To give credit where it is due: I have fired a friends 7mm Magnum with an after market stock that would hold an HONEST .7 moa group in all conditions tested. No BS once in a life time group. I fired smaller groups with this rifle, in the .4 to .5 range, but the group average was .7moa. No bullshit benchrest 200 yard groups. Just honest performance.

I have repeatedly heard other posters on this site say that they have Savages (and other brands!) that will shoot ½ moa or less at 200 yards and beyond. Sure, we have all done that. But every day, day in and day out? In REAL conditions? I seriously question the validity of such a statement. Especially when worded to appear as though every one of this or that persons personal rifles will do this, or that this or that brand will do this. Those kind of statements bother me because when coming from someone who sounds like he knows his stuff, or is known to be an authority, novices will run out and buy something based on that opinion. They in turn are greatly disappointed when reality hits. Worse, they may come to believe that their skill can never be good enough because they can never match this mythical goal. And there is the rub. Wild claims can be made. They can help improve ones standing or reputation. They can certainly sell a product. But the real loser is the reader or prospective buyer who may not know any better. In the end, making claims of this nature is a disservice to the people one intends to help or inform. It can be interpreted as a way of keeping oneself ahead of the pack if you get my drift.

To sum it all up: There ain't no magic bullet. Rifles are only as good as the shooters behind them. Hype is meaningless in the field. Buyer beware. You get what you pay for. Don't believe everything you read. And finally, the meaning of the universe is 4242 what? I just don't know.

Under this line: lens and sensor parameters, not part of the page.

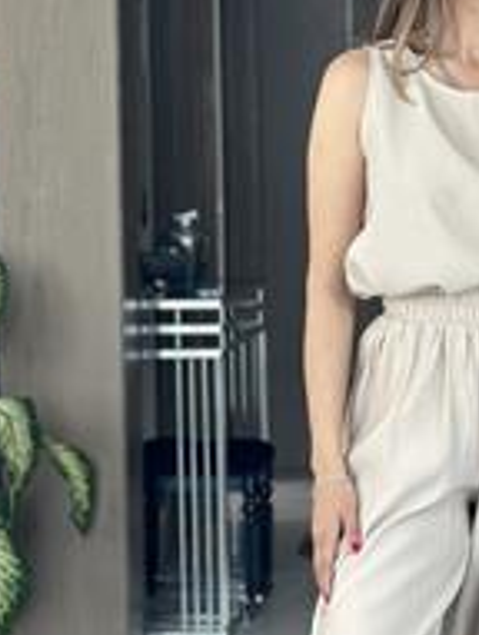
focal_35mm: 127
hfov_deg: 11.6
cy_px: 465
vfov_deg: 15.4
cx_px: 429
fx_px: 2335
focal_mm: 6.86
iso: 125
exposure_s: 1/121
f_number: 1.78
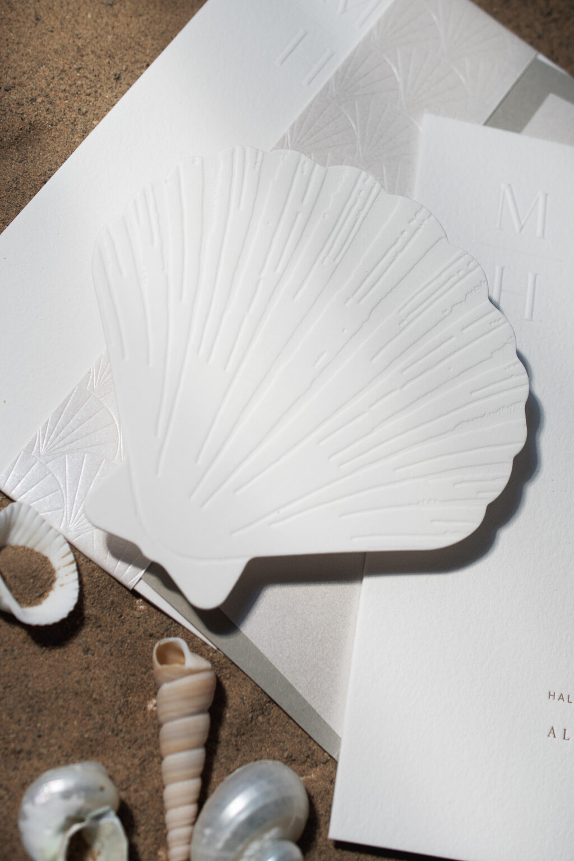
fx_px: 1435
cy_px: 430
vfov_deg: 33.4
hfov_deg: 22.6
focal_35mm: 60
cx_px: 287
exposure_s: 1/250
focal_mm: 40
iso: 100
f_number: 5
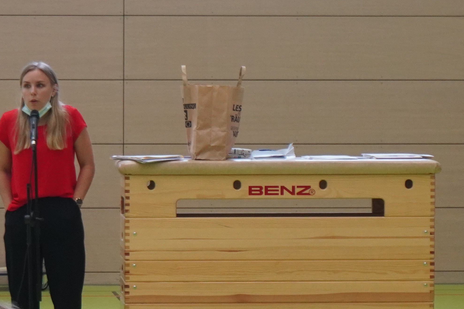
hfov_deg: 9.0
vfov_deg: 6.0
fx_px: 2938
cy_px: 194
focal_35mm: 228
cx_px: 73
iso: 1250
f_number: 5.6
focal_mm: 50
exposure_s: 1/160
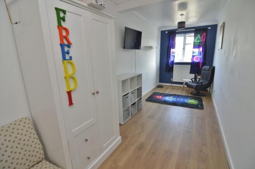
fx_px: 117
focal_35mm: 16
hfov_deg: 95.1
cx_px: 128
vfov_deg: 71.8
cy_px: 84
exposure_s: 1/60
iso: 560
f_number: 4
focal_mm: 11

Now play nice. But tell it straight.

Scott <>
USA - Monday, January 11, 1999 at 13:28:39 (EST) 

My comments for the day,
Someone poked fun at old Sarge for his modest claims of doing in pop cans at 200 yards. Just my opinion, but if one can achieve that level of accuracy from field positions, this is nothing to sniff at. And a rifle must be capable of holding 1.3 minutes horizontal and about 2 moa vertical to insure hits. Many rifles can do this. Not many shooters can make the same claim.

Steve <>
S.C.D.H., Ohio USA - Wednesday, January 13, 1999 at 18:04:39 (EST) 

Sarge, had a recent class. 30 students all capable of less than one minute at 200 yards from nice range position. Made them stalk a couple of hundred yards, pick a position and shoot at 4" plate from dirt, brush and muck position. Five missed. You are doing fine.

Calif USA - Thursday, January 14, 1999 at 10:43:20 (EST) 

For the Savage owners, shooters, lovers, there is a competion trigger sold by Sharp Shooter Supply. (419-695-3179) Don't know anything about it. Just saw the picture.

Pat II
Lakin <>
north of area 51 N.M., UT, USA - Sunday, January 17, 1999 at 01:22:44 (GMT) 

Also, a budget tip on wringing some accuracy out of the stock Savage stock(for you people on a budget like myself): after floating the barrel, Ifound that the stock forearm had too much flex, defeating my floating effort. I notched out the ribs in the forearm, inserted a pushrod from a Ford 302(you can stoop and use Chevy), and filled the rib cavity making sure the pushrod was covered with JB Weld. The receiver was bedded wih Accusteel(?) from Brownells. After 500 rds, still going strong(minus the current scope dilemna). The pushrod tip was referred to me by a freind who got it from a gunsmith video.